Retreading car tyres is unusual in may parts of the world. But retreading a tire for an airplane is common practice. Read this post, which is written for curious flyers rather than the aviation industry, to learn more about the practice and the process of retreading airplane tires.
It is common practice to buy new tires for our cars, once the tread has worn out. In aviation, things are a little different.
The tread of an airplane tire will wear out long before its casing (everything other than the tread). This means that the tire casing remains entirely capable of safely holding the inflation pressure to support the load of the airplane long after the tread has worn away. All the tire needs is a new tread.
Airplane tires can be expensive: there is no logical reason to scrap a tire for an aircraft when it can be safely and economically reconditioned with a new tread. This is why retreading has been standard practice in the aviation industry for decades.
Retreading an airplane tyre is not a perpetual cycle: each tyre part number is limited to a set number of retreads which reflects its safe retread limit.
The maximum retread level for the part number is set only after extensive testing and analysis.
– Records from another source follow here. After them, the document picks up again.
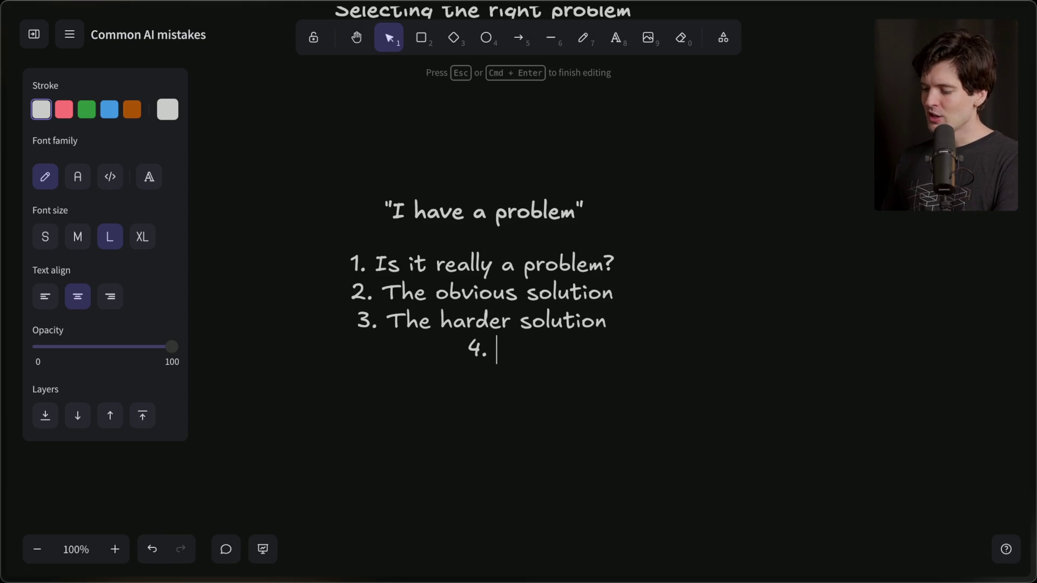
type("Try something new")
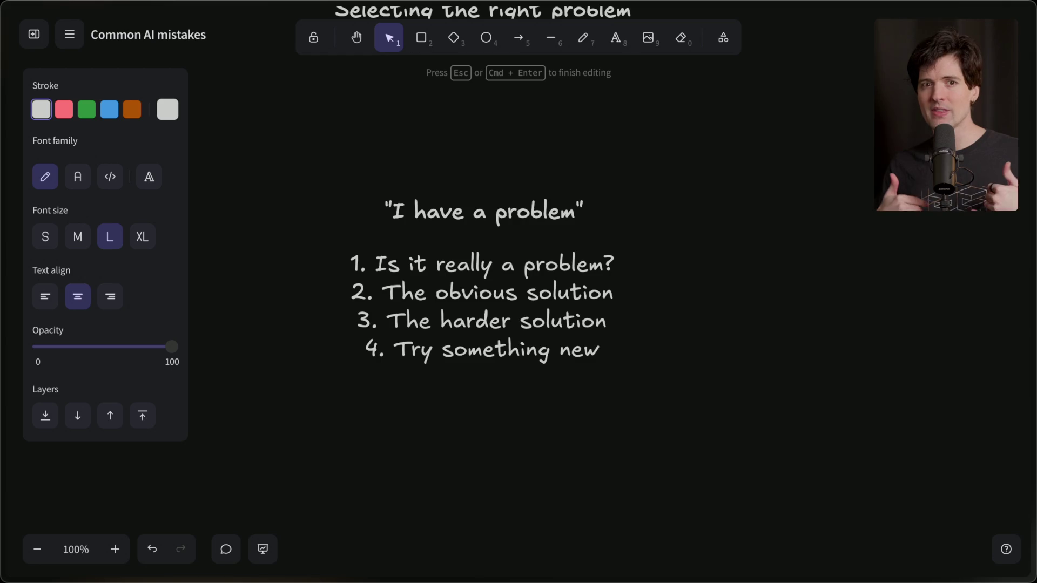
Leave the fourth item reading '4. Try something new' under the quote
mouse_move(1032, 308)
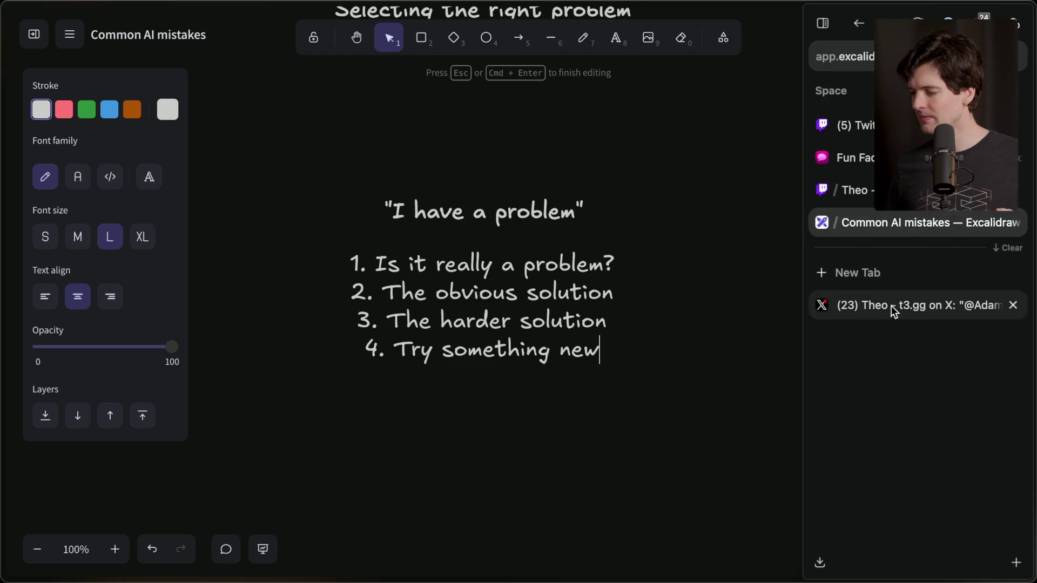
left_click(893, 308)
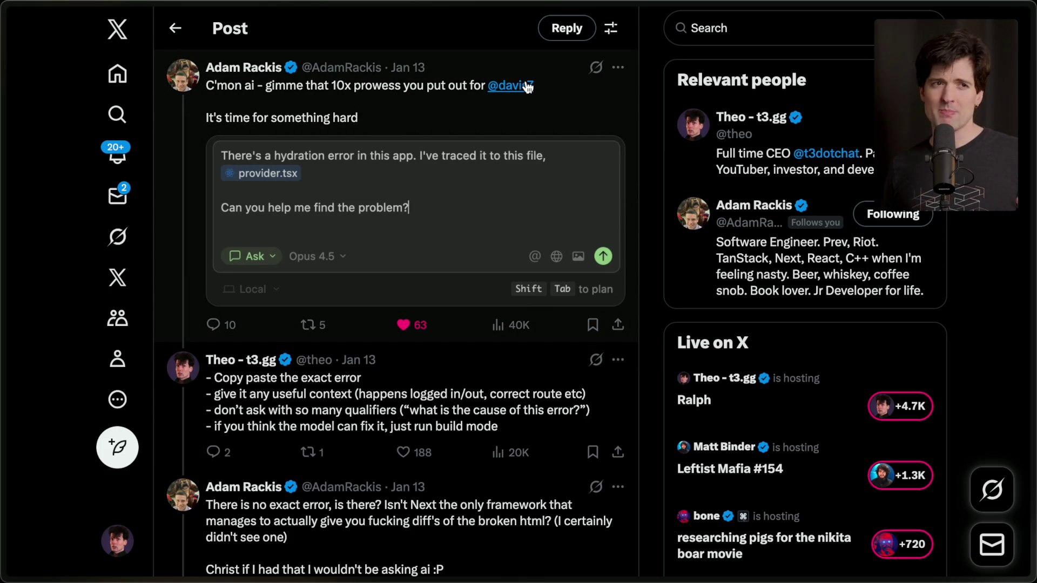
mouse_move(527, 87)
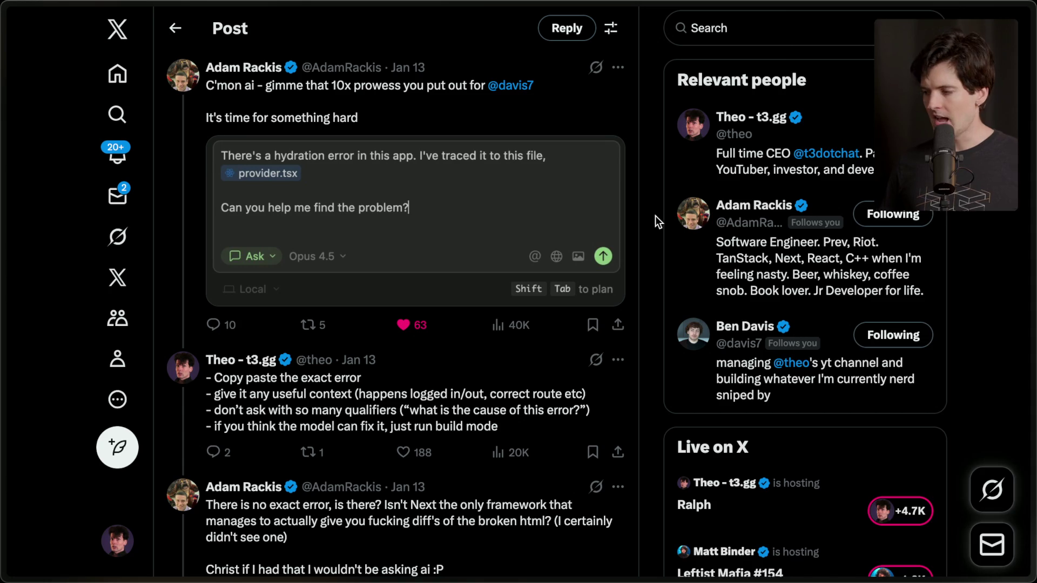
mouse_move(842, 189)
left_click(843, 125)
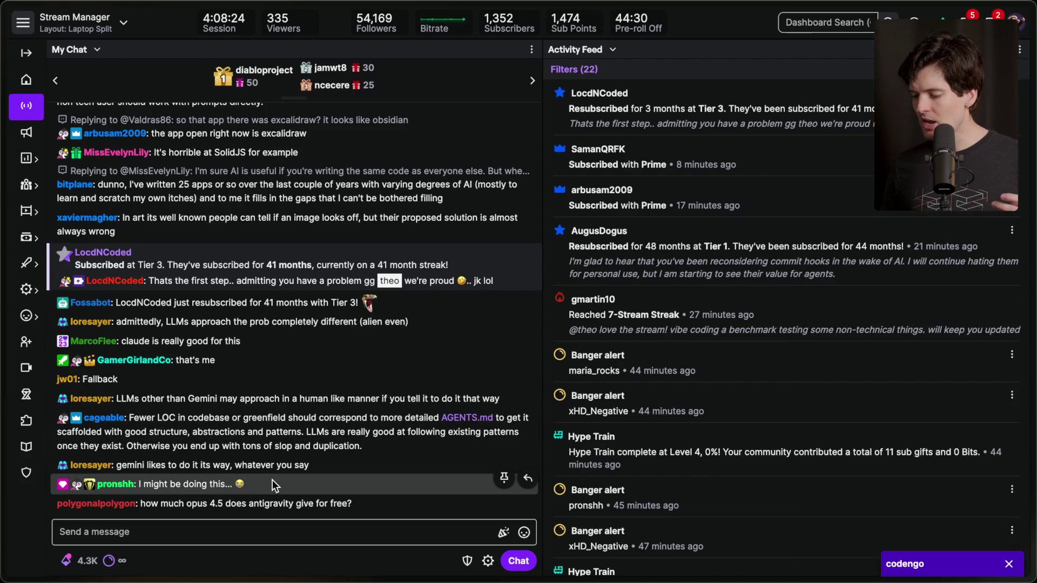
mouse_move(1032, 338)
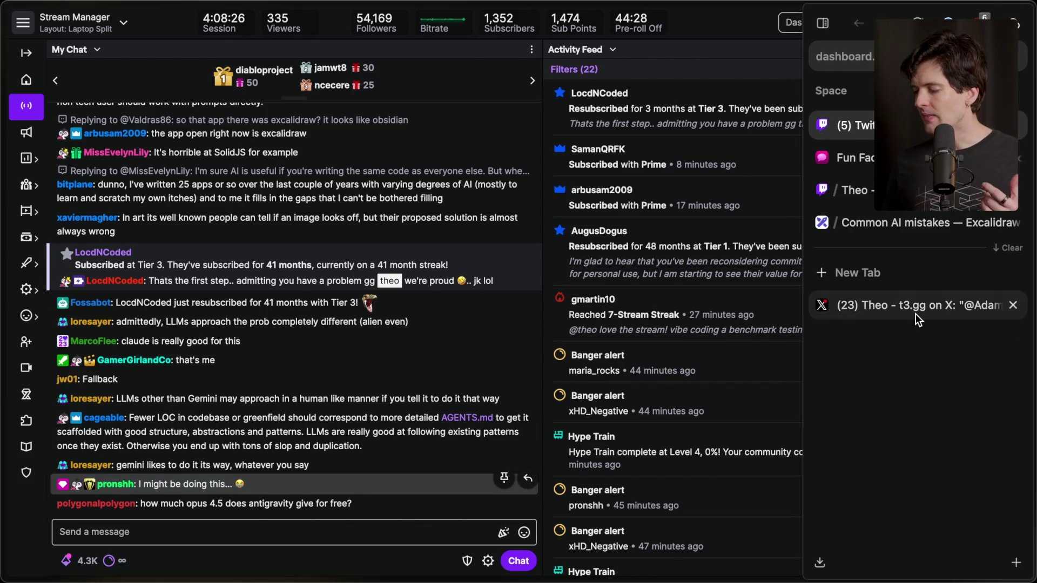
left_click(915, 314)
left_click(892, 223)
Some airplane tyres can be safely retreaded up to seven or more times, but there is always a limit and the limit is always set with an abundance of caution.
The retread process is easy to understand.
- A worn tyre is removed from an aircraft.
- It is sent back to a retreading firm, often a manufacturer of airplane tires, such as Dunlop.
- When Dunlop receives a tire for retreading it is carefully inspected to ensure that it is safe and economical to retread.
- The tyre is scrapped if Dunlop’s technicians consider there to be doubt about its airworthiness.
When the tyre is deemed safe to retread:
- Remaining tread will be removed.
- New tread rubber will be wound on to the casing.
- The tyre will be remoulded.
Once the manufacture process is completed, the tyre will undergo sheareographic inspection. This inspection enables an operator to ‘look inside’ the casing of the tyre to ensure all-is-well prior to a final multi-point visual check and balance.
And again, if there is any doubt as to the airworthiness of the tire, it is scrapped.
The process is simple to understand, but the details at each stage are incredibly complex. For this reason, the aircraft tire retread process can be carried out only by companies that hold appropriate approvals.
Aircraft tire retreaders are extensively and repeatedly audited by airworthiness authorities such as the FAA, EASA, or the airworthiness authority of a nation state. This means that the aircraft tyre retreader may only carry out their business with approvals to mandatory airworthiness regulations such as EASA Part 145.
If you have flown on a commercial airliner, you have, in all likelihood, taken off and landed on retreaded tyres which, thanks to the robust regulatory framework, are entirely safe and manufactured to a high standard.